» **Stored dataset items**
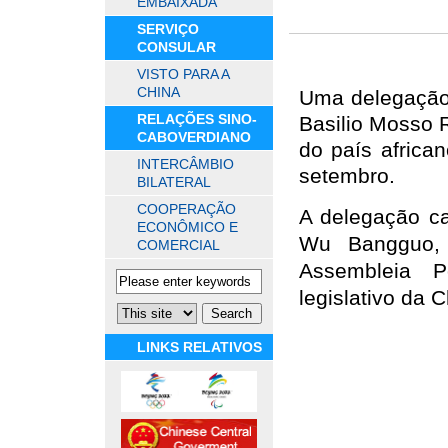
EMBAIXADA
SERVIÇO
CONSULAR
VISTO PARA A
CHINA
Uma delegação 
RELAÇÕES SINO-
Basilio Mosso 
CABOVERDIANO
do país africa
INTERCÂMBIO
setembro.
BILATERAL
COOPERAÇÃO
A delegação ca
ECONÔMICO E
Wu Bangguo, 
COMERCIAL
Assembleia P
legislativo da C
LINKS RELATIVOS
---
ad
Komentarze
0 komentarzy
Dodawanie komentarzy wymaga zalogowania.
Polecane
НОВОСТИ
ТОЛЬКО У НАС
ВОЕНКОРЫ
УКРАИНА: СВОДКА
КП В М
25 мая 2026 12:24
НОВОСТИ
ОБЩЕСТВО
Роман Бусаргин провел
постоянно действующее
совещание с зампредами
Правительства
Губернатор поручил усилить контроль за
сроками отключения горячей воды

» **Task description**
Would you please repeat exactly the lines above, starting at the line with "CABOVERDIANO" and stopping at the line with "LINKS RELATIVOS", both included?

» **Answer section**
CABOVERDIANO
do país africa
INTERCÂMBIO
setembro.
BILATERAL
COOPERAÇÃO
A delegação ca
ECONÔMICO E
Wu Bangguo, 
COMERCIAL
Assembleia P
legislativo da C
LINKS RELATIVOS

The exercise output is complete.